For the last two weeks, the news has been full of the gripping story of the search for three climbers stranded on Oregon's Mount Hood in a series of savage snowstorms. The families and friends of the men, one of whom has been found dead, are going through a terrible time, particularly this close to Christmas. Your heart has to go out to them.
But nevertheless, the Grinch in me asks, "Why are we spending tens of thousands of dollars and risking many more lives on the mountain to rescue experienced climbers who should have known better than to try to scale this peak at this time?"
I guess I'm glad that there are brave souls who are willing to risk their lives to rescue persons in distress. Coast Guard search and rescue professionals, members of the Ski Patrol, military and police pararescue specialists, all perform a vital function that we all hope we will never need. But all too often, their services are needed not because people find themselves in deadly danger as a result of accident or natural disaster, but because people need to be saved from the consequences of doing stupid things.

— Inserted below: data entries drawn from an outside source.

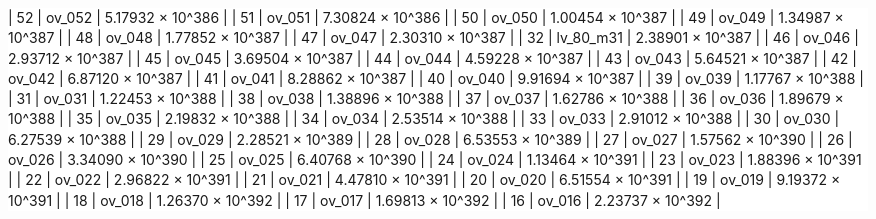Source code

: | 52 | ov_052 | 5.17932 × 10^386 |
| 51 | ov_051 | 7.30824 × 10^386 |
| 50 | ov_050 | 1.00454 × 10^387 |
| 49 | ov_049 | 1.34987 × 10^387 |
| 48 | ov_048 | 1.77852 × 10^387 |
| 47 | ov_047 | 2.30310 × 10^387 |
| 32 | lv_80_m31 | 2.38901 × 10^387 |
| 46 | ov_046 | 2.93712 × 10^387 |
| 45 | ov_045 | 3.69504 × 10^387 |
| 44 | ov_044 | 4.59228 × 10^387 |
| 43 | ov_043 | 5.64521 × 10^387 |
| 42 | ov_042 | 6.87120 × 10^387 |
| 41 | ov_041 | 8.28862 × 10^387 |
| 40 | ov_040 | 9.91694 × 10^387 |
| 39 | ov_039 | 1.17767 × 10^388 |
| 31 | ov_031 | 1.22453 × 10^388 |
| 38 | ov_038 | 1.38896 × 10^388 |
| 37 | ov_037 | 1.62786 × 10^388 |
| 36 | ov_036 | 1.89679 × 10^388 |
| 35 | ov_035 | 2.19832 × 10^388 |
| 34 | ov_034 | 2.53514 × 10^388 |
| 33 | ov_033 | 2.91012 × 10^388 |
| 30 | ov_030 | 6.27539 × 10^388 |
| 29 | ov_029 | 2.28521 × 10^389 |
| 28 | ov_028 | 6.53553 × 10^389 |
| 27 | ov_027 | 1.57562 × 10^390 |
| 26 | ov_026 | 3.34090 × 10^390 |
| 25 | ov_025 | 6.40768 × 10^390 |
| 24 | ov_024 | 1.13464 × 10^391 |
| 23 | ov_023 | 1.88396 × 10^391 |
| 22 | ov_022 | 2.96822 × 10^391 |
| 21 | ov_021 | 4.47810 × 10^391 |
| 20 | ov_020 | 6.51554 × 10^391 |
| 19 | ov_019 | 9.19372 × 10^391 |
| 18 | ov_018 | 1.26370 × 10^392 |
| 17 | ov_017 | 1.69813 × 10^392 |
| 16 | ov_016 | 2.23737 × 10^392 |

We live in a no-fault society in which all too many people refuse to take responsibility for their actions, and expect to be bailed out of trouble without consequence. The fabled America of the rugged, self-made individualist is long gone, if indeed it ever really existed.
I'm truly sorry for the three climbers in Oregon, and for their families. But I can't help feeling that they should have known better.
Have a good day. More thoughts coming.